8. Function of Vitamin D in Regulating Cell Growth
It is well documented that there is a latitudinal effect on the incidence of
colon, breast, ovarian, and prostate cancer. It had been speculated that this
latitudinal effect was due in part to sunlight mediated vitamin D synthesis.
However, it was difficult to fully understand how an increase in vitamin D3
synthesis in the skin could relate to cell proliferation and prevention of these
cancers. The reason for this skepticism was that the production of
1,25-dihydroxyvitamin D3 by the kidney was tightly regulated; and therefore, an
increase in the cutaneous production of vitamin D3 would not increase the renal
production of 1,25-dihydroxyvitamin D3, a known inhibitor of proliferation of
various cancer cell lines. Dr. Holick and his colleagues reasoned that maybe
colon, breast, and prostate cells could metabolize 25-hydroxyvitamin D3 to
1,25-dihydroxyvitamin D3 and that this hormone, in turn, would act in an
autocrine/paracrine function to regulate cell growth. Dr. Holick and his
colleagues incubated normal human prostate cells, benign prostatic hypertrophy
cells, and three separate prostate cancer cell lines with 3H-25-hydroxyvitamin
D3. They observed for the first time that normal human prostate cells and human
prostate cancer cells had the synthetic machinery to convert 25-hydroxyvitamin
D3 to 1,25-dihydroxyvitamin D3. This observation provides the basis for a new
concept for the function of vitamin D in tissues not related to calcium
9. Cloning of the Human 25-Hydroxyvitamin D-1α-Hydroxylase and a Novel Use for
Dr.
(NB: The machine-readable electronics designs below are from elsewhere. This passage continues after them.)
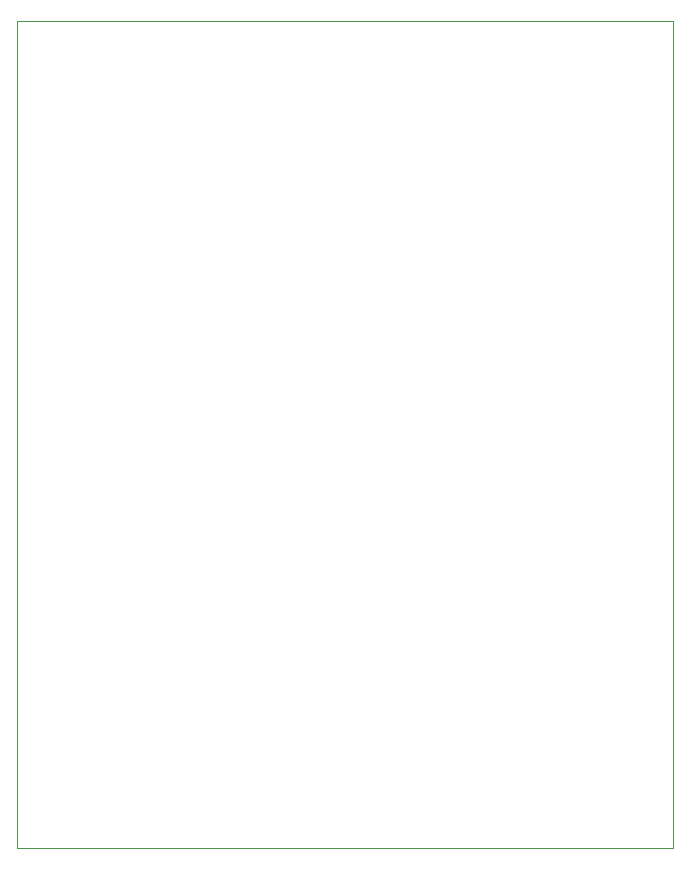
<source format=gm1>
G04 #@! TF.GenerationSoftware,KiCad,Pcbnew,5.0.0+dfsg1-1*
G04 #@! TF.CreationDate,2018-07-26T15:49:12-04:00*
G04 #@! TF.ProjectId,mystat,6D79737461742E6B696361645F706362,1*
G04 #@! TF.SameCoordinates,Original*
G04 #@! TF.FileFunction,Profile,NP*
%FSLAX46Y46*%
G04 Gerber Fmt 4.6, Leading zero omitted, Abs format (unit mm)*
G04 Created by KiCad (PCBNEW 5.0.0+dfsg1-1) date Thu Jul 26 15:49:12 2018*
%MOMM*%
%LPD*%
G01*
G04 APERTURE LIST*
%ADD10C,0.100000*%
G04 APERTURE END LIST*
D10*
X50000000Y-120000000D02*
X105500000Y-120000000D01*
X105500000Y-50000000D02*
X105500000Y-120000000D01*
X50000000Y-50000000D02*
X50000000Y-120000000D01*
X50000000Y-50000000D02*
X105500000Y-50000000D01*
M02*

</source>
Holick and his colleagues cloned the human vitamin D-1α-hydroxylase with its
entire promoter region. Transfection of this construct into prostate cancer
cells resulted in the expression of the enzyme in the mitochondria of the
prostate cell. Dr. Holick considered another use for his 1α-OHase construct. He
reasoned he could topically apply it to the skin and enhance the production of
1,25(OH)2D3. This could be a unique way to treat psoriasis by gene therapy with
1α-OHase. He topically applied the naked plasmid in water to the skin of mice
and found that there was increased expression of the 1α-OHase throughout the
entire epidermis. This offers a new avenue for using the vitamin D system for
health and disease of the skin.
10. Parathyroid Hormone Related Peptide and the Skin
His laboratory recognized the important role that parathyroid hormone related
peptide (PTHrP) played in regulating skin and hair cell growth. He developed a
formulation for the topical application of peptides that had agonistic or
antagonistic activity of the PTHrP. In a novel group of studies, he demonstrated
that the topical application of a PTHrP agonist markedly inhibited skin cell
growth and the antagonist markedly stimulated skin and hair growth in mice. He
recently completed a study demonstrating the topical application of PTH (1-34)
is safe and efficient for treating psoriasis. He also found that PTHrP receptor
antangonist PTH(7-34) was effective in stimulating hair growth and preventing
chemotherapy induced alopecia. These observations offer a novel approach for
treating hirsutism and male and female pattern baldness.